* **Action item A**
In the records, switch "zero-indexed" to "0-indexed" and write them out again from the first line through the line containing "8: (248, 72)", with nothing else altered. Leave the pictures out of your answer.

* **Text provided**

___

The Reflection Group, chaired by Felipe Gonzalez, previously stated that,
“in a multilevel governance system, each level of authority—European, national, regional and local—exercises its powers according to its own legal responsibility”.
Each decision-making body should act within its powers. The promotion of local and regional democracy should be considered as an essential priority, thereby enhancing its key role in the consolidation of democratic processes in Europe and bringing good practices to other regions of the world. I should be grateful if the Minister could inform your Lordships’ House of any recent dialogue Her Majesty’s Government have had concerning this issue with the current Andorran chairmanship of the Council of Europe.
The Chaves report also stated that the elevation of local and regional democracy in Europe is a fundamental part of the democracy pillar and highlights the synergies required between the Committee of Ministers, the Conference of Ministers responsible for local and regional authorities, and the congress. It is for these reasons that the Chaves report should be fully implemented.
The reforms instigated and continued under the British chairmanship of the Council of Europe with regard to local and regional democracy aim at avoiding duplication, suppressing red tape and maximizing the utility of resources. The Kiviniemi report recommended budget austerity as a result of the current economic crisis. The report also called for greater visibility of the Council of Europe’s work on local and regional democracy. Greater transparency will lead to citizens having increased confidence in the workings of the Council of Europe.
It is important that an annual report be published recording the allocation of funds and the priorities for the coming year. This will lead to greater value for the taxpayer and more efficient spending. I am pleased that the Department for Communities and Local Government regularly publishes transparency reports on its website, showing how and where any sum of more than £250 is spent.
In order to strengthen local democracy and give value for money to European taxpayers, efforts to reform the Council of Europe’s work on local and regional democracy must continue. Achieving strong local governance is vital to the Council of Europe’s democracy agenda. The Council’s support for improving local democracy is in accordance with the European Charter of Local Self-Government and the “Twelve Principles of Good Governance at Local Level”. It follows that reinforcing local democracy will lead to the reinforcement of the local economies of Europe. It is therefore vital to continue the process of streamlining the Council of Europe’s activities in support of local and regional democracy. I look forward to learning more on the progress of the single programme as proposed by Her Majesty’s Government.

___

* **Point correspondence tracking data**
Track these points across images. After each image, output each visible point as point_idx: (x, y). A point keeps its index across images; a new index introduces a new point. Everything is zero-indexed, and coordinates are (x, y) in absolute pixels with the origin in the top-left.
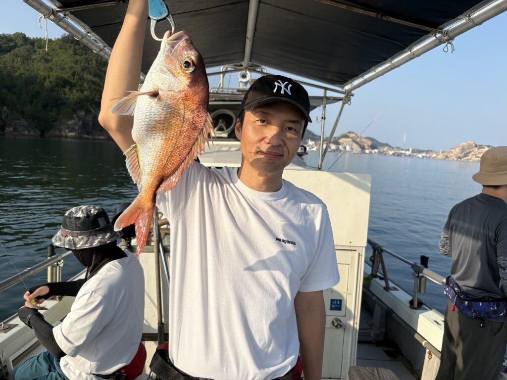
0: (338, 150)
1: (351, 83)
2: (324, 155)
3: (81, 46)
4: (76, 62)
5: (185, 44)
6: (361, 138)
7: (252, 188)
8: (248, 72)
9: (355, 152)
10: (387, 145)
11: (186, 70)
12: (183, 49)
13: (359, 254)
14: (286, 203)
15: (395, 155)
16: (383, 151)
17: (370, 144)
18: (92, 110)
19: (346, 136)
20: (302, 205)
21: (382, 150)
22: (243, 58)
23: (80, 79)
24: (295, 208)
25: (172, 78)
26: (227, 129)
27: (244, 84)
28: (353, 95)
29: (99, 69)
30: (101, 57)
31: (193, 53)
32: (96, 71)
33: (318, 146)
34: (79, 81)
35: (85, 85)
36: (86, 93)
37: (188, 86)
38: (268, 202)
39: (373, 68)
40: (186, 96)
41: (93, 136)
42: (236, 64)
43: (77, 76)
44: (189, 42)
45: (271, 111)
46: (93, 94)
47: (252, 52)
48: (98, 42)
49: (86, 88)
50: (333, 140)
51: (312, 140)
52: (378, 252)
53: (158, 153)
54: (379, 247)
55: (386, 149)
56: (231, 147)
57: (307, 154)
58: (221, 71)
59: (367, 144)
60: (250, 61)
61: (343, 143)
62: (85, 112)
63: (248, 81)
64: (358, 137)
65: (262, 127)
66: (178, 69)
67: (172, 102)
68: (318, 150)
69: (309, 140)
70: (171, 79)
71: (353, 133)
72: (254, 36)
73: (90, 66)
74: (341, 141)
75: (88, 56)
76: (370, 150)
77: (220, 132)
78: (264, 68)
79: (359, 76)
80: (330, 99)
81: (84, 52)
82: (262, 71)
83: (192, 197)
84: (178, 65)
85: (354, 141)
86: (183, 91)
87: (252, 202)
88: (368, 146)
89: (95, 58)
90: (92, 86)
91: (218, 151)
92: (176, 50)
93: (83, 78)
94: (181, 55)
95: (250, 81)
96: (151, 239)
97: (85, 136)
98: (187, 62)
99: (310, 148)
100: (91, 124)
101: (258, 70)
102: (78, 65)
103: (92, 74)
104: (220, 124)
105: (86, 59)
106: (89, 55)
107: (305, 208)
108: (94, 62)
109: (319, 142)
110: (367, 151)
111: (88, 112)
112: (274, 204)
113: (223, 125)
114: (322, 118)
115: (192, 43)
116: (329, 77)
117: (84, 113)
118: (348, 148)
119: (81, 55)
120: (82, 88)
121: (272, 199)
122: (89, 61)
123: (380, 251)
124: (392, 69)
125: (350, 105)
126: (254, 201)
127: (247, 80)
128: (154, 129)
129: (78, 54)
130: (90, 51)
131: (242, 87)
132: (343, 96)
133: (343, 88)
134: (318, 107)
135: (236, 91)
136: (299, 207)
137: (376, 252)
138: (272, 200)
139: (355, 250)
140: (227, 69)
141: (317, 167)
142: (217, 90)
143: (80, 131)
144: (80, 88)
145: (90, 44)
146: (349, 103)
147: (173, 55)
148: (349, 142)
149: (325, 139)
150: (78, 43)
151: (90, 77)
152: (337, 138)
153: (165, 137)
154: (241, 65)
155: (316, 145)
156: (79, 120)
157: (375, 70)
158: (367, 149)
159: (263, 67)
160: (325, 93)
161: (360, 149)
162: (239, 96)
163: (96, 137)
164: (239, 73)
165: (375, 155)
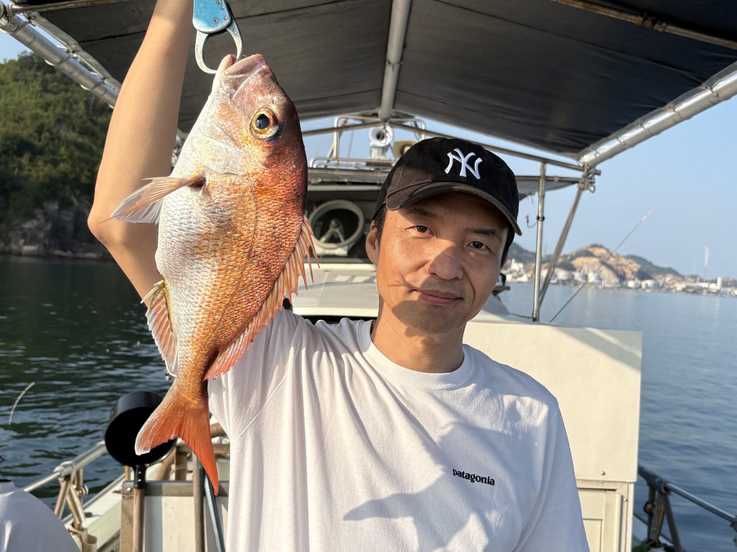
0: (571, 280)
1: (595, 149)
2: (542, 292)
3: (58, 75)
4: (46, 107)
5: (260, 82)
6: (618, 257)
7: (401, 363)
8: (388, 128)
9: (607, 285)
10: (670, 271)
11: (261, 133)
12: (255, 91)
13: (622, 498)
14: (473, 396)
15: (688, 292)
16: (664, 284)
17: (636, 270)
18: (74, 199)
19: (587, 254)
20: (507, 399)
21: (661, 282)
22: (379, 102)
23: (53, 139)
24: (492, 406)
25: (232, 149)
26: (346, 238)
27: (381, 151)
28: (599, 173)
29: (91, 120)
30: (96, 97)
31: (275, 99)
32: (84, 123)
33: (532, 272)
34: (51, 142)
35: (62, 150)
36: (62, 166)
37: (265, 165)
38: (435, 394)
39: (639, 120)
40: (260, 184)
41: (74, 252)
42: (364, 112)
43: (47, 134)
44: (268, 76)
45: (439, 211)
46: (78, 169)
47: (397, 90)
48: (93, 69)
49: (64, 157)
50: (560, 260)
51: (519, 260)
52: (660, 492)
53: (207, 299)
54: (661, 482)
55: (668, 278)
56: (354, 274)
57: (508, 288)
58: (335, 126)
59: (630, 269)
60: (394, 107)
61: (581, 268)
62: (60, 205)
63: (389, 145)
64: (611, 255)
65: (422, 241)
66: (244, 130)
67: (233, 196)
68: (531, 279)
69: (513, 261)
70: (230, 150)
71: (601, 247)
72: (402, 59)
73: (74, 114)
74: (577, 262)
75: (69, 94)
76: (637, 281)
77: (332, 245)
78: (420, 121)
79: (611, 137)
80: (553, 181)
81: (62, 86)
82: (416, 125)
83: (277, 384)
84: (245, 124)
85: (603, 263)
86: (253, 174)
87: (403, 394)
88: (633, 273)
89: (85, 99)
90: (77, 153)
91: (327, 284)
92: (243, 93)
93: (59, 138)
94: (251, 103)
95: (392, 145)
96: (186, 466)
97: (58, 252)
98: (262, 117)
99: (515, 278)
100: (70, 228)
101: (409, 123)
102: (50, 113)
103: (77, 129)
104: (331, 230)
105: (66, 101)
106: (73, 92)
107: (513, 406)
108: (82, 106)
109: (534, 265)
110: (631, 284)
111: (65, 204)
112: (447, 397)
113: (337, 230)
114: (538, 218)
115: (274, 79)
116: (550, 137)
117: (56, 207)
118: (592, 278)
119: (55, 93)
120: (55, 157)
121: (444, 386)
122: (71, 104)
123: (664, 491)
124: (676, 123)
125: (593, 192)
126: (406, 392)
127: (387, 143)
128: (197, 250)
129: (50, 91)
130: (74, 85)
131: (375, 156)
132: (578, 175)
133: (578, 159)
134: (530, 197)
135: (364, 164)
136: (501, 403)
137: (657, 493)
138: (443, 389)
139: (614, 490)
140: (345, 122)
141: (530, 315)
142: (325, 162)
143: (47, 242)
144: (51, 156)
145: (76, 74)
146: (592, 188)
147: (234, 103)
148: (593, 265)
149: (544, 259)
150: (52, 70)
151: (72, 135)
152: (569, 258)
153: (219, 265)
154: (376, 115)
155: (527, 271)
156: (47, 221)
157: (642, 125)
158: (630, 279)
159: (417, 117)
160: (544, 170)
161: (615, 280)
162: (371, 174)
163: (80, 255)
164: (371, 131)
165: (648, 291)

___

* **Action item B**
Answer these from the text on local and regional democracy in Europe:
(i) Who chaired the Reflection Group?
(ii) What did the Kiviniemi report recommend as a result of the current economic crisis?
(iii) Above what amount does the Department for Communities and Local Government show how and where spending goes?

* **Expected output A**
Track these points across images. After each image, output each visible point as point_idx: (x, y). A point keeps its index across images; a new index introduces a new point. Everything is 0-indexed, and coordinates are (x, y) in absolute pixels with the origin in the top-left.
0: (338, 150)
1: (351, 83)
2: (324, 155)
3: (81, 46)
4: (76, 62)
5: (185, 44)
6: (361, 138)
7: (252, 188)
8: (248, 72)

* **Expected output B**
(i) Felipe Gonzalez
(ii) Budget austerity
(iii) £250